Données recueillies

§

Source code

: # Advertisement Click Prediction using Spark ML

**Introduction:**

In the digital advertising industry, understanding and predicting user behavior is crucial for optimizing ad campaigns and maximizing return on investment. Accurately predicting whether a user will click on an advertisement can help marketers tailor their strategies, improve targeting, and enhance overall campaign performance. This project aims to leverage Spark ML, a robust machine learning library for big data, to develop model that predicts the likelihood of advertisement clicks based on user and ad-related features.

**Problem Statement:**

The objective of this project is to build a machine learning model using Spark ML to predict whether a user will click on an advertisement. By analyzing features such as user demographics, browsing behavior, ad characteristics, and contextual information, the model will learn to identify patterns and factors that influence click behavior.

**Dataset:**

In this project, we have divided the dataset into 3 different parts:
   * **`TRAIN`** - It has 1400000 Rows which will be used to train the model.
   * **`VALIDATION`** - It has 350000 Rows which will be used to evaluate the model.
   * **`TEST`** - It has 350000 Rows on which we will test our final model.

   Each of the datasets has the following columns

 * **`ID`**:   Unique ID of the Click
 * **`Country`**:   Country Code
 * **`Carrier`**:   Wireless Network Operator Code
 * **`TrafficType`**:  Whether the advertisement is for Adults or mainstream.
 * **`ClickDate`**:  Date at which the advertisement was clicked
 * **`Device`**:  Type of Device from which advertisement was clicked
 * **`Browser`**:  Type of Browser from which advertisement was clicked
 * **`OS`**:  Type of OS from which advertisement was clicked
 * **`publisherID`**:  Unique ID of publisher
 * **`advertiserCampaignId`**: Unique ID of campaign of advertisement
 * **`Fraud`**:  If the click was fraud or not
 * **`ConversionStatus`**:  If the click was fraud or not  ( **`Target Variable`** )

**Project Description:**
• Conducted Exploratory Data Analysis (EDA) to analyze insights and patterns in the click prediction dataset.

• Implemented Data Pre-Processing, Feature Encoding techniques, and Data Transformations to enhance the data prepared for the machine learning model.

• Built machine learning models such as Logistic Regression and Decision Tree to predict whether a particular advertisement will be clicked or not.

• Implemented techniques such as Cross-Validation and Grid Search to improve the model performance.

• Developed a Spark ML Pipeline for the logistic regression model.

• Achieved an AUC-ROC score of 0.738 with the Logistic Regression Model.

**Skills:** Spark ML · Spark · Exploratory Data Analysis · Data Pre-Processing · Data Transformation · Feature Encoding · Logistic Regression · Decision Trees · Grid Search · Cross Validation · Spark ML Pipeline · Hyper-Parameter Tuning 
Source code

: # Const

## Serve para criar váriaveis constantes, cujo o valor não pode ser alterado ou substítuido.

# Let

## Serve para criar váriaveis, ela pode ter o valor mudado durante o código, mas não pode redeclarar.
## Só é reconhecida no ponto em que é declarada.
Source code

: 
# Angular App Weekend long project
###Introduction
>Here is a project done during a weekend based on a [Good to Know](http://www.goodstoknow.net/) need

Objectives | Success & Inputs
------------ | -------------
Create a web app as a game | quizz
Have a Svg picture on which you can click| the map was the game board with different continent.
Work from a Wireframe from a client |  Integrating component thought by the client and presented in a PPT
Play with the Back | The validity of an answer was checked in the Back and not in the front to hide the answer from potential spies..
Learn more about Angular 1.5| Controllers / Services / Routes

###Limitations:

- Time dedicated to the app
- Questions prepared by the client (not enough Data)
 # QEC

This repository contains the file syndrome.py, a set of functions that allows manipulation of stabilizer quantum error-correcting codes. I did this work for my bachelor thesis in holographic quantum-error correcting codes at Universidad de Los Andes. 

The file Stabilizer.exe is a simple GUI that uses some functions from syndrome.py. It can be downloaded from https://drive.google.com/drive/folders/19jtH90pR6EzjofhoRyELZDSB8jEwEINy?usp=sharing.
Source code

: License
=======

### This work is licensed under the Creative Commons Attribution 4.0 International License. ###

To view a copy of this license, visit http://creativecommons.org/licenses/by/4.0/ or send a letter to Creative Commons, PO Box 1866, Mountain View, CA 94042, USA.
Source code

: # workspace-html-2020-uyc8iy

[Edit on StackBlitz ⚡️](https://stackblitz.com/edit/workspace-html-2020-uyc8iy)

§

## Consigne
Recopiez mot pour mot tout le passage des données ci-dessus, depuis la ligne qui contient « Objectives | Success & Inputs » jusqu'à celle qui contient « Have a Svg picture », ces deux lignes comprises.

## Exercice corrigé
Objectives | Success & Inputs
------------ | -------------
Create a web app as a game | quizz
Have a Svg picture on which you can click| the map was the game board with different continent.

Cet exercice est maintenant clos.